**Task prompt:**
A line belongs in the answer if it contains "HoleSize"; copy every such line from the entries below.

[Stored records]
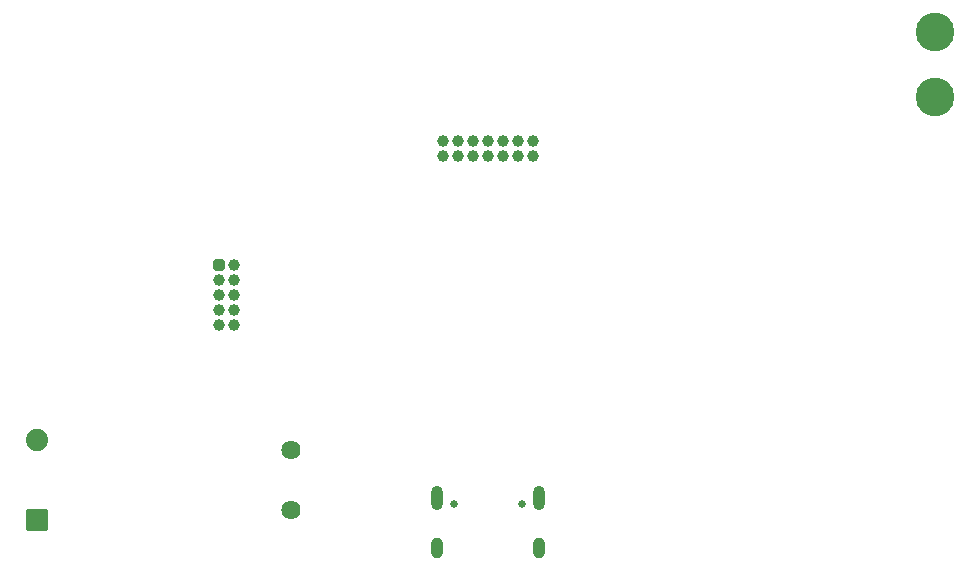
<source format=gbs>
G04*
G04 #@! TF.GenerationSoftware,Altium Limited,Altium Designer,22.4.2 (48)*
G04*
G04 Layer_Color=16711935*
%FSLAX44Y44*%
%MOMM*%
G71*
G04*
G04 #@! TF.SameCoordinates,5AEF41FB-E79F-4A44-A991-0DBAD6E3AD50*
G04*
G04*
G04 #@! TF.FilePolarity,Negative*
G04*
G01*
G75*
%ADD47O,1.0000X1.8000*%
%ADD48O,1.0000X2.1000*%
%ADD49C,1.6256*%
%ADD50C,0.6500*%
%ADD51C,1.0000*%
G04:AMPARAMS|DCode=52|XSize=1mm|YSize=1mm|CornerRadius=0.25mm|HoleSize=0mm|Usage=FLASHONLY|Rotation=270.000|XOffset=0mm|YOffset=0mm|HoleType=Round|Shape=RoundedRectangle|*
%AMROUNDEDRECTD52*
21,1,1.0000,0.5000,0,0,270.0*
21,1,0.5000,1.0000,0,0,270.0*
1,1,0.5000,-0.2500,-0.2500*
1,1,0.5000,-0.2500,0.2500*
1,1,0.5000,0.2500,0.2500*
1,1,0.5000,0.2500,-0.2500*
%
%ADD52ROUNDEDRECTD52*%
%ADD53C,3.2700*%
G04:AMPARAMS|DCode=54|XSize=1.881mm|YSize=1.881mm|CornerRadius=0.2351mm|HoleSize=0mm|Usage=FLASHONLY|Rotation=0.000|XOffset=0mm|YOffset=0mm|HoleType=Round|Shape=RoundedRectangle|*
%AMROUNDEDRECTD54*
21,1,1.8810,1.4108,0,0,0.0*
21,1,1.4108,1.8810,0,0,0.0*
1,1,0.4703,0.7054,-0.7054*
1,1,0.4703,-0.7054,-0.7054*
1,1,0.4703,-0.7054,0.7054*
1,1,0.4703,0.7054,0.7054*
%
%ADD54ROUNDEDRECTD54*%
%ADD55C,1.8810*%
D47*
X43200Y-233750D02*
D03*
X-43200D02*
D03*
D48*
X43200Y-191950D02*
D03*
X-43200D02*
D03*
D49*
X-167000Y-201650D02*
D03*
Y-150850D02*
D03*
D50*
X-28900Y-196950D02*
D03*
X28900D02*
D03*
D51*
X-215150Y-45400D02*
D03*
Y-32700D02*
D03*
X-227850Y-45400D02*
D03*
Y-32700D02*
D03*
X-215150Y-20000D02*
D03*
Y-7300D02*
D03*
X-227850Y-20000D02*
D03*
Y-7300D02*
D03*
X-215150Y5400D02*
D03*
X-38100Y97500D02*
D03*
Y110200D02*
D03*
X-25400Y97500D02*
D03*
Y110200D02*
D03*
X-12700Y97500D02*
D03*
Y110200D02*
D03*
X0Y97500D02*
D03*
Y110200D02*
D03*
X12700Y97500D02*
D03*
Y110200D02*
D03*
X25400Y97500D02*
D03*
Y110200D02*
D03*
X38100Y97500D02*
D03*
Y110200D02*
D03*
D52*
X-227850Y5400D02*
D03*
D53*
X378000Y202500D02*
D03*
Y147500D02*
D03*
D54*
X-382000Y-210000D02*
D03*
D55*
Y-142500D02*
D03*
M02*

</source>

**Exercise output:**
G04:AMPARAMS|DCode=52|XSize=1mm|YSize=1mm|CornerRadius=0.25mm|HoleSize=0mm|Usage=FLASHONLY|Rotation=270.000|XOffset=0mm|YOffset=0mm|HoleType=Round|Shape=RoundedRectangle|*
G04:AMPARAMS|DCode=54|XSize=1.881mm|YSize=1.881mm|CornerRadius=0.2351mm|HoleSize=0mm|Usage=FLASHONLY|Rotation=0.000|XOffset=0mm|YOffset=0mm|HoleType=Round|Shape=RoundedRectangle|*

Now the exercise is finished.